Foi num dos números de
«O Eco d'Além-Túmulo» que Teles de Menezes registrou, com aquele seu
entusiasmo natural, o exemplar que o zeloso funcionário da Fazenda, Júlio
César Leal, lhe oferecera de seu livro «O Espiritismo - Meditações Poéticas
sobre o Mundo invisível, acompanhadas de uma evocação», editado na cidade
de Penedo (Alagoas), com prefácio de 18 de Novembro de 1869. Fora ela a
primeira obra poética de fundo espírita publicada no Brasil. Esse
talentoso bahiano, aplaudido dramaturgo, poeta e romancista, «pena hábil e
bem aparada», como que previu - segundo escreve Pedro Calmon em sua
«História da Literatura Bahiana» - a guerra dos Canudos em seu drama
«Antônio Maciel, o Conselheiro» (1858), e haveria de ser eleito, em 1895,
presidente da Federação Espírita Brasileira.
Infelizmente, «O Eco
d'Além-Túmulo», que mui eficientemente propagava a doutrina espírita,
transcrevendo artigos da «Revue Spirite» e páginas d' «o Livro dos Espíritos»,
teve, à vista das inúmeras dificuldades que logo após surgiram, duração não
muito longa. E o próprio Luís Olímpio quem informa: «Essa publicação
peregrina percorreu o seu primeiro ano, e apenas pôde encetar o segundo,
lutando corajosamente com toda a sorte de oposição e de manejos em larga
escala, sorrateiramente preparados . »
«Associação
Espirítica Brasileira»
Data de 24 de Agosto de
1871, com trinta assinaturas, encabeçadas pela firma de Luís Olímpio Teles
de Menezes, um requerimento ao Vice-Presidente da Província da Bahia, Dr.
Francisco José da Rocha, então Presidente interino, solicitando-lhe se
dignasse autorizar a incorporação da «Sociedade Espírita Brasileira», que
pretendiam estabelecer em Salvador, aprovando-lhe ao mesmo tempo os
Estatutos anexados.
Embora a Constituição do
Império, no seu art. 59, permitisse a coexistência de outras religiões,
desde que tivessem apenas culto doméstico ou particular, em casas para
isso destinadas e sem forma alguma exterior de templo, e embora ainda
estabelecesse (art. 179, § 5°) que ninguém podia ser perseguido por motivo
de religião, uma vez que respeitasse a do Estado e não ofendesse a moral
pública, praticamente impossível era, na época, a aprovação, pelo Governo,
dos Estatutos de sociedade religiosa que não fosse a católica, pois
que, ex-vi do Decreto 2.711 de 19 de Dezembro de 1860, todas
as sociedades religiosas e políticas, e outras, tinham que obter a
aprovação antecipada do Ordinário na parte espiritual.
Como é claro, as
primeiras sociedades espíritas procuraram, então, apresentarem-se como
literárias, beneficentes ou científicas, visto que estas não passavam pela
aprovação do Ordinário. Foi o que fez a «Sociedade Espírita Brasileira»,
declarando em seus Estatutos a sua condição de associação literária e
beneficente. Todavia, isto de nada lhe valeu, conforme veremos, baseados em
manuscritos existentes no Arquivo Público do Estado da Bahia.
------------------------------------------------------------------------
(ENUNCIADO A)
Copie sem nenhuma alteração, nos registros, tudo o que vai da linha que contém "On Tuesday, where" até a linha que contém "10:35 PM -- neither: 35", incluindo essas duas.
(ENUNCIADO B)
Dê continuidade ao trecho sobre os primórdios do espiritismo na Bahia, começando logo após a última frase apresentada.

(Registros de uma fonte de dados)
------------------------------------------------------------------------
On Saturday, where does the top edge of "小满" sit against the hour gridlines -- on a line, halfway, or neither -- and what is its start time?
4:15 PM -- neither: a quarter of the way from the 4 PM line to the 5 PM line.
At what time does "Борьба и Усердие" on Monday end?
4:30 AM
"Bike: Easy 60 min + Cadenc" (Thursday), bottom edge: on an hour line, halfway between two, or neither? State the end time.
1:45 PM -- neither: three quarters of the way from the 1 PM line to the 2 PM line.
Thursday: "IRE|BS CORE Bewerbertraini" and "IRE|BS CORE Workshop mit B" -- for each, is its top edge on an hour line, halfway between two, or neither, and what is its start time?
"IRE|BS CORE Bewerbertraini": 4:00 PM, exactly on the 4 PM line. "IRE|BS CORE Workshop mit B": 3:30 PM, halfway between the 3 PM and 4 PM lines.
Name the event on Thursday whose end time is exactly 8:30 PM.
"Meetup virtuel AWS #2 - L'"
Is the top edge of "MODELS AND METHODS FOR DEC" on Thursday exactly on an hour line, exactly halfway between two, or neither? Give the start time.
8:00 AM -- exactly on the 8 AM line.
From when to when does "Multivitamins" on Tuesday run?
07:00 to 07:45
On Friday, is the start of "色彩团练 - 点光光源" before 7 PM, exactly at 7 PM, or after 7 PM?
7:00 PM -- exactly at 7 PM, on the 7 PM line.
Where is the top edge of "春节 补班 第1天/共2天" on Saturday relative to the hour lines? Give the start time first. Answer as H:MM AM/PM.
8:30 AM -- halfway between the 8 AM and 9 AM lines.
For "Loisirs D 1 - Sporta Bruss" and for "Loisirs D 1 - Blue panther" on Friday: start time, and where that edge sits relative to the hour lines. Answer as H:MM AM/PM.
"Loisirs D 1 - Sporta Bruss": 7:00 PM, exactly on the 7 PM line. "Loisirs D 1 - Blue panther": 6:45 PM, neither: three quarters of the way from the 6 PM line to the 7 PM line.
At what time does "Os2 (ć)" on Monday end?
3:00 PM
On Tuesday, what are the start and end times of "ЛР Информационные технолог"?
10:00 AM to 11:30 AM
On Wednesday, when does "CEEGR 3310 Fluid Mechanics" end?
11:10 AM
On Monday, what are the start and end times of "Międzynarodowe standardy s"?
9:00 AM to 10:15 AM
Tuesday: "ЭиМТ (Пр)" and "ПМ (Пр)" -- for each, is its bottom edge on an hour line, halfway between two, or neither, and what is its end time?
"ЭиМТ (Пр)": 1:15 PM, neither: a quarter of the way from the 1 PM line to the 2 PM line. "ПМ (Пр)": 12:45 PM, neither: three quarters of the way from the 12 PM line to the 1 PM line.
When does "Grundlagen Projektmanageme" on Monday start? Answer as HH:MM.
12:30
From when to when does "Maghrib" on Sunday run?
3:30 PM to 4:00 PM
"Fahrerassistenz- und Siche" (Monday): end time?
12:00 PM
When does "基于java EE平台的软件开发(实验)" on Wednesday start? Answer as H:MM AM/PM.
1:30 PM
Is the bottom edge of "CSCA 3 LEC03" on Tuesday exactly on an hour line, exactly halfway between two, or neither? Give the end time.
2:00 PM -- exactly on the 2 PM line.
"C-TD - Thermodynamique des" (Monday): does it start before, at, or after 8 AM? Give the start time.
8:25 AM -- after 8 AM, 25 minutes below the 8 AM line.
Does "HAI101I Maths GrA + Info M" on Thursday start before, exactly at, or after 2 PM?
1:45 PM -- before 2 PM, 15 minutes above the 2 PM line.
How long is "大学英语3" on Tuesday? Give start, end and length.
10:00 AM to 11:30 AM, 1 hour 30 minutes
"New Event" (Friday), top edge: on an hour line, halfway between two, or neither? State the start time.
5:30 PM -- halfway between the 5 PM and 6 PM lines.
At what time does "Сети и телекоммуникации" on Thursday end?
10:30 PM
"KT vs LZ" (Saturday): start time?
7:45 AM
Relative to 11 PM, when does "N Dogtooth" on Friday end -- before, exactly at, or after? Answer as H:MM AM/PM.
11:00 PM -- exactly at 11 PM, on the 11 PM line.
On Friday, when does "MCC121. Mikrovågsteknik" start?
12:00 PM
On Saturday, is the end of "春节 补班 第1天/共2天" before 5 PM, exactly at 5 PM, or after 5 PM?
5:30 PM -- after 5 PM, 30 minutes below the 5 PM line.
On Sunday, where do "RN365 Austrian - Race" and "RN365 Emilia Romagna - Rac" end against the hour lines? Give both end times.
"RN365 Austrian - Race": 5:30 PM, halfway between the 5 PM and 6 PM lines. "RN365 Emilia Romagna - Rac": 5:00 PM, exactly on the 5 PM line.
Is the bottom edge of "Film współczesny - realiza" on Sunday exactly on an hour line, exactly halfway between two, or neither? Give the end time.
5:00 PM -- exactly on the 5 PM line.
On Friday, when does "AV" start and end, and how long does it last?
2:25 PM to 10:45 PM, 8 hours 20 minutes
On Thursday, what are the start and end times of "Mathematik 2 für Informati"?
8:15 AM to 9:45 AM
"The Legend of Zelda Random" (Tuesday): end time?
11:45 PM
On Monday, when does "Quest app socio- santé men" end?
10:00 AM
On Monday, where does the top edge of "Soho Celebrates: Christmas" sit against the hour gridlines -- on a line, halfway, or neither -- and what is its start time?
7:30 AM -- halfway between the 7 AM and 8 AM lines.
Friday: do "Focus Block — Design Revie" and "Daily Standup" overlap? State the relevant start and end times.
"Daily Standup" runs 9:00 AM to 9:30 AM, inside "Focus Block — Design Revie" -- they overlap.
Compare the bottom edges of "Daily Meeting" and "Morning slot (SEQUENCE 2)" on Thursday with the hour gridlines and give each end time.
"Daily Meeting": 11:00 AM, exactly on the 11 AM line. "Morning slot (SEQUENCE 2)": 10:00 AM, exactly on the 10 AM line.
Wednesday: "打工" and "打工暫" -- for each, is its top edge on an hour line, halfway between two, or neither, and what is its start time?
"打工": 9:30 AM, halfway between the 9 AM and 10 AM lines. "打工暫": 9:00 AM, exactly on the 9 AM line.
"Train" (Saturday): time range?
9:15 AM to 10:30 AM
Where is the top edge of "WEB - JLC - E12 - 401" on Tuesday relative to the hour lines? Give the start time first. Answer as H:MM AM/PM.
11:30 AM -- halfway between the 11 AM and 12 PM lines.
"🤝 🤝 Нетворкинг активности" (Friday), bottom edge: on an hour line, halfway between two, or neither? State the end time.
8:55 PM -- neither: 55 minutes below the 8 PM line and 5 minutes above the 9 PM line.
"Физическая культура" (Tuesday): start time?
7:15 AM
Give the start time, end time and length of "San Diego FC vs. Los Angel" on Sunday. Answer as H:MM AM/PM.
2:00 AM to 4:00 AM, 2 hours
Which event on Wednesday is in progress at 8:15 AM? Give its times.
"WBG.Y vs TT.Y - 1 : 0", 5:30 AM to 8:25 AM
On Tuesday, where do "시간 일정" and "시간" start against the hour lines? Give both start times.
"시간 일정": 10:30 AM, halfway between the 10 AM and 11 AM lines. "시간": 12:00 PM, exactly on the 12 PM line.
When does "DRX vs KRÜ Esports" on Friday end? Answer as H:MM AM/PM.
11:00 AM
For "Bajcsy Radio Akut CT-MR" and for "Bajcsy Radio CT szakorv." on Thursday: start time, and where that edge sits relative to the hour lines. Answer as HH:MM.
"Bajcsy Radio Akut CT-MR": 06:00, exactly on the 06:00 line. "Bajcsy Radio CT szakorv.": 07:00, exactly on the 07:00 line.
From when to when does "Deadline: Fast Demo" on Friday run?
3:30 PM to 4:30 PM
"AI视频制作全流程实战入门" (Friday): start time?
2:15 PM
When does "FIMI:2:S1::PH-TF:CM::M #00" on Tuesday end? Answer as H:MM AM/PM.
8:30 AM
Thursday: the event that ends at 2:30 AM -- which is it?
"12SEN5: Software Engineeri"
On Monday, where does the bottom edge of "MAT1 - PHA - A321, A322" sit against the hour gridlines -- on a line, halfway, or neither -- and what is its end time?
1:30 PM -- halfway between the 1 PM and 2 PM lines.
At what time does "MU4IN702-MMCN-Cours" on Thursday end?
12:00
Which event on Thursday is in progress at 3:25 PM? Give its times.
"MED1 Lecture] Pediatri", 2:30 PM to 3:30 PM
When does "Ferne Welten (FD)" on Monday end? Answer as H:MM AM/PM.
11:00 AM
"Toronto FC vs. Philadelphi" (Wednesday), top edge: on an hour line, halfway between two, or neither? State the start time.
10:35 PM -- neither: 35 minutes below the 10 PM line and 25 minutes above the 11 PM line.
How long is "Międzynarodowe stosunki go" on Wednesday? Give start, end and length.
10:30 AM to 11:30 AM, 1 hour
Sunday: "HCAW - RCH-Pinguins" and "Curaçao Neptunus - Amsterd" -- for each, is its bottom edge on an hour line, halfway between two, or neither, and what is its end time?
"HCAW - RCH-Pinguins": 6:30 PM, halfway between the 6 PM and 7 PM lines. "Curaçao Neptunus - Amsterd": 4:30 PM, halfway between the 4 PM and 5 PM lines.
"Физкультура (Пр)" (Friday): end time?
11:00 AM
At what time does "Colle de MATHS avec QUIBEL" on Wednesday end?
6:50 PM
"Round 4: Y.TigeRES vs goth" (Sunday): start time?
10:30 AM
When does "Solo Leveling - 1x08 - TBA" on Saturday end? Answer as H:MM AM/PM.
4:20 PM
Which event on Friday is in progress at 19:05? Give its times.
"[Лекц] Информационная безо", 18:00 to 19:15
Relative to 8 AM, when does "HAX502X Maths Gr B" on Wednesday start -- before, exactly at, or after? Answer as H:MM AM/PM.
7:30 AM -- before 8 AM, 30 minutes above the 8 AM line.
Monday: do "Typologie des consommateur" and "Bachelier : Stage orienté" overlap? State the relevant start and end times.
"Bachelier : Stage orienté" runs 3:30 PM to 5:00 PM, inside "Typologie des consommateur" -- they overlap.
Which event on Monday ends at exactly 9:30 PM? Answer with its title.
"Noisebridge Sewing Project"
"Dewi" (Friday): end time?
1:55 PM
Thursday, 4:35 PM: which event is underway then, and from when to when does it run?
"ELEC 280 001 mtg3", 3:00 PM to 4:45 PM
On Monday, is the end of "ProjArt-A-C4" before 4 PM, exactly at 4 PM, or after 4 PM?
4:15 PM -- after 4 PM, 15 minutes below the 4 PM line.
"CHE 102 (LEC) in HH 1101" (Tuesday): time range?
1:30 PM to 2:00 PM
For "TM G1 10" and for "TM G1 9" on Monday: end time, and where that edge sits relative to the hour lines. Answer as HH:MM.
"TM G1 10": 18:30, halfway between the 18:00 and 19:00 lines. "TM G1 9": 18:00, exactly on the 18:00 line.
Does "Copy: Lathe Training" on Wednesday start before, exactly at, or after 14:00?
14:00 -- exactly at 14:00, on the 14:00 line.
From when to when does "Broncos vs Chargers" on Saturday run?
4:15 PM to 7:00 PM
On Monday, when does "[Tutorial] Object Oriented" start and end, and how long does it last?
------------------------------------------------------------------------
(RESPOSTA DO EXERCÍCIO A)
On Tuesday, where do "시간 일정" and "시간" start against the hour lines? Give both start times.
"시간 일정": 10:30 AM, halfway between the 10 AM and 11 AM lines. "시간": 12:00 PM, exactly on the 12 PM line.
When does "DRX vs KRÜ Esports" on Friday end? Answer as H:MM AM/PM.
11:00 AM
For "Bajcsy Radio Akut CT-MR" and for "Bajcsy Radio CT szakorv." on Thursday: start time, and where that edge sits relative to the hour lines. Answer as HH:MM.
"Bajcsy Radio Akut CT-MR": 06:00, exactly on the 06:00 line. "Bajcsy Radio CT szakorv.": 07:00, exactly on the 07:00 line.
From when to when does "Deadline: Fast Demo" on Friday run?
3:30 PM to 4:30 PM
"AI视频制作全流程实战入门" (Friday): start time?
2:15 PM
When does "FIMI:2:S1::PH-TF:CM::M #00" on Tuesday end? Answer as H:MM AM/PM.
8:30 AM
Thursday: the event that ends at 2:30 AM -- which is it?
"12SEN5: Software Engineeri"
On Monday, where does the bottom edge of "MAT1 - PHA - A321, A322" sit against the hour gridlines -- on a line, halfway, or neither -- and what is its end time?
1:30 PM -- halfway between the 1 PM and 2 PM lines.
At what time does "MU4IN702-MMCN-Cours" on Thursday end?
12:00
Which event on Thursday is in progress at 3:25 PM? Give its times.
"MED1 Lecture] Pediatri", 2:30 PM to 3:30 PM
When does "Ferne Welten (FD)" on Monday end? Answer as H:MM AM/PM.
11:00 AM
"Toronto FC vs. Philadelphi" (Wednesday), top edge: on an hour line, halfway between two, or neither? State the start time.
10:35 PM -- neither: 35 minutes below the 10 PM line and 25 minutes above the 11 PM line.

(RESPOSTA DO EXERCÍCIO B)
O processo a que nos
estamos referindo recebeu pareceres e informações do Provedor da Coroa, do
Chefe de Polícia, do Diretor Geral da Instrução Pública, de um Cônego,
professor de Religião, de um professor de Filosofia, ambos do Liceu
Provincial, e do próprio Arcebispo D. Manuel Joaquim da Silveira, Conde de
São Salvador.
Como é compreensível, o
Clero se opôs tenazmente à nova pretensão dos espíritas baianos, afirmando
que o Espiritismo era “um atentado formal contra a verdade católica», e que
<uma sociedade, cuja doutrina tem por fim contrariar a Religião do
Estado é contra o mesmo Estado» (!).
Diante, principalmente,
dos pareceres do Arcebispo e dos Professores, inteiramente contrários à
aprovação dos Estatutos da «Sociedade Espírita Brasileira», e levando em
conta o apoio a eles dado pelo Diretor Geral da Instrução Pública, que
frisava ser a Religião Católica a única «estabelecida e garantida pela
Constituição do Estado, respeitada por todos os poderes, considerada a
mais perfeita, a única verdadeira por seus dogmas», foi o requerimento
indeferido em fins de 1872, após permanecer na Secretaria de quatro
Presidentes sucessivos, conquanto o Procurador da Coroa e o Chefe de
Polícia houvessem exarado, em seus pareceres, que nada obstava a que a
associação em pauta se constituísse «pela maneira projetada .
Desejando os espíritas
baianos organizarem-se em Sociedade com Estatutos aprovados pelo Governo, o
que lhes garantiria certos direitos constitucionais, foi isto interpretado
pelo Clero de maneira- sub-reptícia, capciosa, levantando-se a idéia de que
as Sociedades espíritas queriam agora professar a nova doutrina com a
aprovação do Governo. .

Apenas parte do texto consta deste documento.